Os dois lados são igualmente questionáveis.
Essa discussão não é uma exclusividade brasileira. Em boa parte da América Latina a polêmica com empresários da radiodifusão diz respeito à liberação do chamado “dividendo digital”, que transforma a frequência numa boa possibilidade para universalizar o acesso à banda larga.
Vale lembrar que uma medida acertada do governo Lula, nos leilões da licitação de 3G, foi o chamado leilão reverso, no qual o governo abriu mão de uma arrecadação maior desde que as operadoras fossem obrigadas a cumprir metas de cobertura 2G para todo o país. No caso do 4G, as prestadoras de serviços de telefonia móvel deveriam cumprir, no mínimo, obrigações como a utilização de tecnologia nacional e o aumento da cobertura 3G no país.
O fato é que, até agora, a implantação da TV Digital no Brasil tem se resumido à melhoria de som e imagem. No entanto, já no Decreto nº 5.820 de 29 de junho de 2006, assinado pelo presidente Lula, se destacava a importância da interatividade e da inclusão digital. Afinal, a TV digital pode, e deve, cumprir este papel.
Portanto, essa não é uma discussão que diga respeito apenas à tecnologia ou sobre qual lado do mercado irá se beneficiar. Trata-se, principalmente, da definição de uma política pública que poderá ter grande impacto econômico, político e social para toda a sociedade.
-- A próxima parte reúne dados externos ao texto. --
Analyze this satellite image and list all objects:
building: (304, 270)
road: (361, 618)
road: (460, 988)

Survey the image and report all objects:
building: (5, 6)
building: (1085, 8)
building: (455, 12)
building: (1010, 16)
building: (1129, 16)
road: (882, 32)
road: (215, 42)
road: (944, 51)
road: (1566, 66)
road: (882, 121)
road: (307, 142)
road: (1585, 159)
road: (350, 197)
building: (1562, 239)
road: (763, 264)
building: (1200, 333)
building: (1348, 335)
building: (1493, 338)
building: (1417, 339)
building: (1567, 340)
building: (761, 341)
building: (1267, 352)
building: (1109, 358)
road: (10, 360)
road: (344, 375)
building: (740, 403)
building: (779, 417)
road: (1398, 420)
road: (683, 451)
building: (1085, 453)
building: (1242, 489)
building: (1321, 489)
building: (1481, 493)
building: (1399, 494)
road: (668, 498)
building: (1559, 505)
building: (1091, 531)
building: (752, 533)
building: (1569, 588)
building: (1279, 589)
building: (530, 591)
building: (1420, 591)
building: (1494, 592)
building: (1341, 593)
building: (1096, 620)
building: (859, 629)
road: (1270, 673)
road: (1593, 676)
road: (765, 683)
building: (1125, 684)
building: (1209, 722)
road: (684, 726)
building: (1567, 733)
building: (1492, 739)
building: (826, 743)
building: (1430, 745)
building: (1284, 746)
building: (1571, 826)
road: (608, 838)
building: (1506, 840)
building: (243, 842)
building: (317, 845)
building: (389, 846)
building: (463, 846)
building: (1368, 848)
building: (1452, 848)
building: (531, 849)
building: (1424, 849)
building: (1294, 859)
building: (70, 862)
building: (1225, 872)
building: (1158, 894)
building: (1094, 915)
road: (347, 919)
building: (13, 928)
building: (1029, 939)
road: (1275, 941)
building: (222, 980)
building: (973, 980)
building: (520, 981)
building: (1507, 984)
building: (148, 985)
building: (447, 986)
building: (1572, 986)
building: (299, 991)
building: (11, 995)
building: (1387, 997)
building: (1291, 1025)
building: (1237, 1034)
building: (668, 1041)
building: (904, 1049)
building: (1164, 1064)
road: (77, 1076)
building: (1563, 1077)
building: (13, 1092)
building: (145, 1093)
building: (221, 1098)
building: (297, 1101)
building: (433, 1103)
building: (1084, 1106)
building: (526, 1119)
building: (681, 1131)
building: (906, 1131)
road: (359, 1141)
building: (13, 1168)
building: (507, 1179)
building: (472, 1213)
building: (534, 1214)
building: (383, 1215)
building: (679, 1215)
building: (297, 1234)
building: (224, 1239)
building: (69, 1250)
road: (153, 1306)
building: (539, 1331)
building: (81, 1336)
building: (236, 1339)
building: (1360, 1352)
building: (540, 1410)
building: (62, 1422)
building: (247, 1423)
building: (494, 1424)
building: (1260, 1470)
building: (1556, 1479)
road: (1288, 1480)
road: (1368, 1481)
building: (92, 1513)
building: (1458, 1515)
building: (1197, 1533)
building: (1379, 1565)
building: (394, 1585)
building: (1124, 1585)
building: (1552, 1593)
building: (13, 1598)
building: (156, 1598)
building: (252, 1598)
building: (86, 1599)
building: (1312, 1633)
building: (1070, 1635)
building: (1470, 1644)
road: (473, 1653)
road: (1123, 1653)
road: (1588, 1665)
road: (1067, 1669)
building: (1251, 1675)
Como diz a professora Patrícia Maurício no seu livro Conflitos na TV digital brasileira: “O Brasil está perdendo tempo de inclusão digital. Mais cedo ou mais tarde, a inclusão se dará, no Brasil, total ou quase totalmente, pela internet. Até que isso acontecesse, uma interatividade plena pelo Ginga permitiria, por exemplo, que as pessoas marcassem consultas no SUS e fizessem testes de saúde pelo controle remoto da TV. Elas poderiam ampliar seus conhecimentos por meio de vídeos de determinados assuntos que passam no noticiário, ver mapas. Seria um estágio intermediário, mas isso foi adiado. O governo vem contornando essa situação com um plano nacional de banda larga, que faz com que a internet se expanda o mais rápido possível. A TV digital esbarrou no poder. Especialmente no poder que as emissoras de TV têm no Brasil.”
O Instituto Telecom defende que várias plataformas devem ser utilizadas para garantir a inclusão digital no país. Por isso, no debate sobre a faixa de 700 MHz e o dividendo digital resultante da transição da TV analógica para a digital, deve-se levar em conta tanto a implantação do 4G como uma utilização mais cidadã da TV digital.